29 de abril de 2009

Breve defesa das ligaturas

Inspirado pelo artigo «Recursos avançados open-type para fontes digitais» resolvi discorrer sobre meu apreço em relação as ligaturas.

Imagem retirada da Wikipedia

O termo ligatura vem do latim ligatus que quer dizer ligado, grudado. Na tipografia as ligaturas unem duas ou mais letras em um só caractere (visualmente isso não faz diferença, mas em termos de software, ou quando se arranjava um texto com tipos físicos, duas ou três letras equivalem a uma única peça ou glifo).

As ligaturas surgiram na impressão tipográfica para economizar tempo e espaço. Dependendo do desenho das letras, combinações como f e i, acabam se chocando, de forma que o espaço entre as duas letras quebra o ritmo da leitura. No mundo digital esse encontro pode simplesmente causar um incomodo aos olhos (como na imagem abaixo), porém com tipos móveis, se faz necessário um novo glifo, já que duas coisas não ocupam o mesmo lugar no espaço.

A imagem que abre o post é um exemplo de um tipo de metal da ligatura fi da Garamond, um glifo que contém duas letras e resolve o problema de duas letras que não se encaixariam.

Nova espiritualidade de Ed René Kivitz, editado pela Mundo Cristão

Além de melhorar o espaço de alguns encontros entre letras, algumas ligaturas tinham a função de ocupar menos espaço e trazer alternativas ao tipógrafo quando fosse diagramar um livro.

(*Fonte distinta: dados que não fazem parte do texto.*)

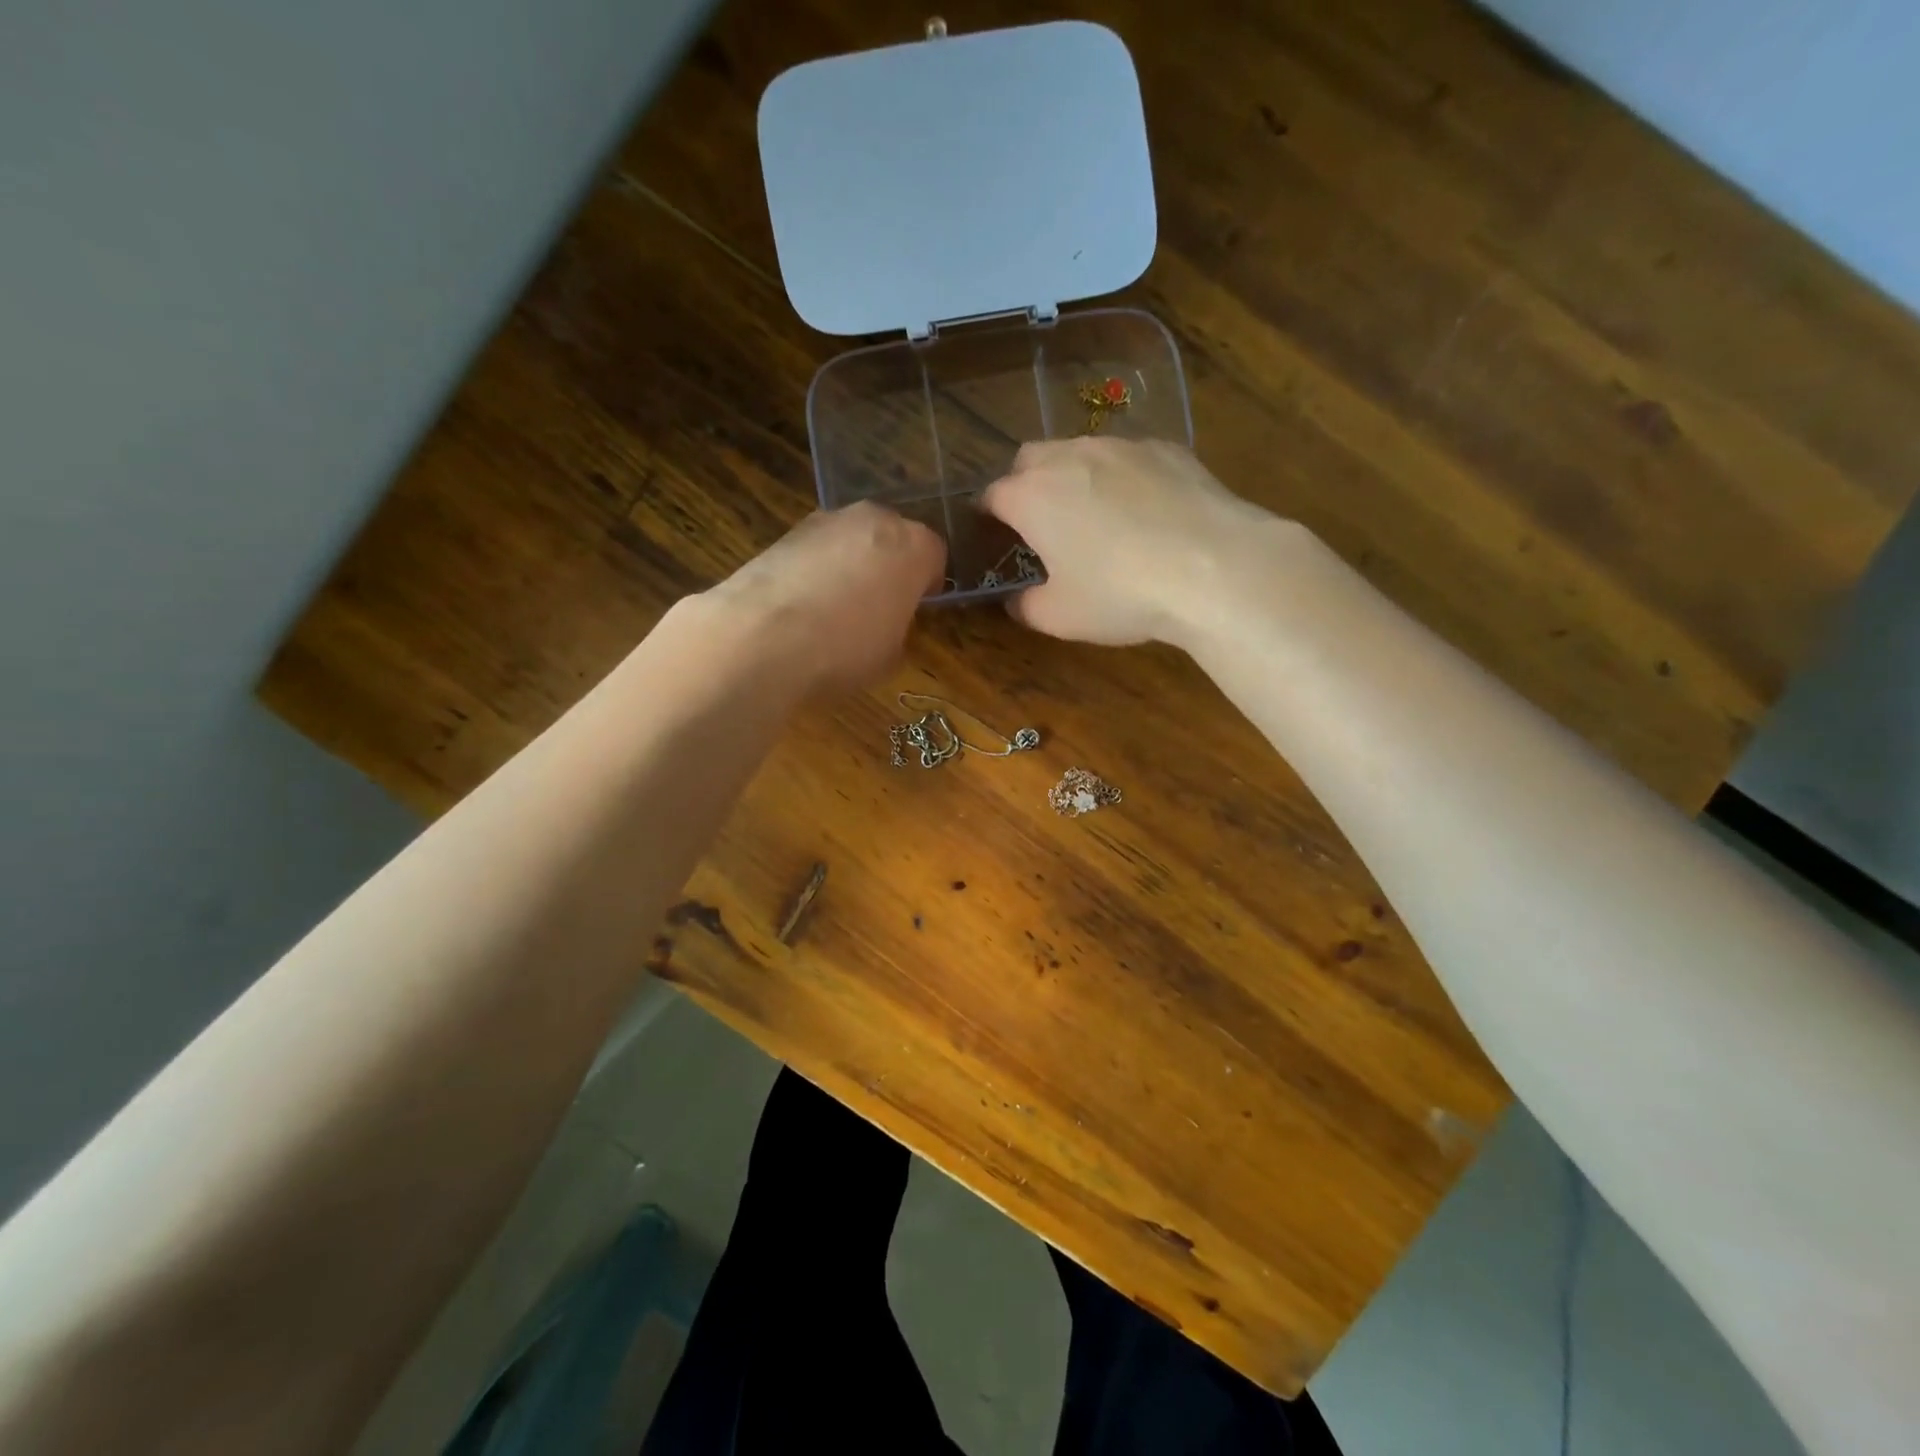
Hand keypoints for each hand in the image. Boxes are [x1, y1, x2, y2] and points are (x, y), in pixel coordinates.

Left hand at [704, 502, 945, 693]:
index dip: (928, 583)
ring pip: (853, 539)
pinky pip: (817, 550)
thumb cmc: (844, 649)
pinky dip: (817, 569)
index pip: (935, 554)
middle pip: (893, 537)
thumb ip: (899, 626)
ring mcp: (827, 520)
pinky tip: (804, 604)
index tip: (918, 607)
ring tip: (836, 608)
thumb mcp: (891, 655)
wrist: (762, 637)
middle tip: (880, 605)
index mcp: (913, 546)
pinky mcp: (786, 531)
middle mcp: (874, 520)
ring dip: (852, 564)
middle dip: (890, 565)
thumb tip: (886, 620)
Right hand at [981, 438, 1277, 647]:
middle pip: (1029, 459)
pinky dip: (1122, 477)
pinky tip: (1145, 511)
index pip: (992, 496)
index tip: (995, 538)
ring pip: (1080, 450)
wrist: (1214, 568)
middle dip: (1025, 485)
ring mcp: (1121, 446)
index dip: (989, 518)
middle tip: (1041, 525)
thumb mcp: (1060, 617)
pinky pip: (1128, 457)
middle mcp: (1069, 457)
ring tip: (1095, 515)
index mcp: (1031, 496)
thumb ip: (1026, 606)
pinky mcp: (1167, 448)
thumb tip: (1017, 600)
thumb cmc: (1121, 594)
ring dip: (1073, 476)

Opções com glifos que ocupassem mais ou menos espaço que o glifo original garantiam a justificação do texto, que, na impressão tipográfica, era feito manualmente, utilizando ligaturas e abreviações.

(Não tenho certeza disso, mas no começo da impressão tipográfica o espaço entre palavras era fixo, diferente do sistema de justificação dos softwares, em que esse espaço é variável. Então para manter a justificação se utilizava a variação de glifos, abreviações e ligaturas).

Dessa economia de espaço surgiu o ampersand (&) que antes era a ligatura do e + t, mas com o passar do tempo ela se tornou quase uma letra ou uma pontuação.

Hoje em dia, como tudo é digital as ligaturas podem ser consideradas como um recurso visual, em alguns casos realmente são, mas não em todos. Por exemplo, a fonte escolhida para o livro Nova Espiritualidade (figura acima) a ligatura criaria uma fluidez que é quebrada pelo f que se encontra bruscamente com o i que fica com o ponto meio estranho. É um detalhe pequeno, mas como sabemos, a tipografia é feita de pequenos detalhes.

Exemplo tirado do fonts.com

Há casos em que a ligatura pode ser um belo recurso para embelezar o texto, como é mostrado na figura abaixo, tirado de uma versão de luxo do livro Hobbit de J. R. R. Tolkien. As ligaturas valorizam a escrita poética e descritiva do autor.

Mas além das ligaturas do f, as chamadas standard ligatures (ligaturas padrão), existem as discretionary ligatures (ligaturas descritivas) que são recursos estilísticos e estéticos. Hoje em dia são mais adequadas em títulos e em textos curtos que exigem um apelo visual diferenciado. Não são todas as fontes que possuem esses recursos e talvez por isso elas não estejam tão presentes, porém, com o advento da tecnologia opentype, muitos type designers gostam de brincar e adicionar um pouco mais de sabor às fontes.

Ligaturas da fonte Mrs Eaves de Suzana Licko. Imagem retirada do ilovetypography.com

E as combinações podem ir muito além, como se vê no exemplo abaixo.

Eklipse de Rafael Neder. Retirado do MyFonts.

A Eklipse, fonte para títulos desenhada por Rafael Neder, tem uma grande quantidade de ligaturas. Seu desenho garante várias combinações, e como é uma fonte para ser usada em grandes tamanhos, combinações inusitadas fazem que a fonte se torne muito mais rica, pois os recursos tecnológicos valorizam seu desenho.

Maryam de Ricardo Esteves. Retirado do myfonts.com

Numa fonte cursiva a necessidade de diferentes ligaturas fica muito claro, pois se a fonte deve simular a escrita manual, ela deve ter algumas alternativas que simulem junções características da caligrafia. Com o opentype algumas fontes fazem isso automaticamente, mas a Maryan, usada aqui como exemplo, as ligaturas são vendidas como uma fonte alternativa, que além das ligaturas, possui caracteres alternativos.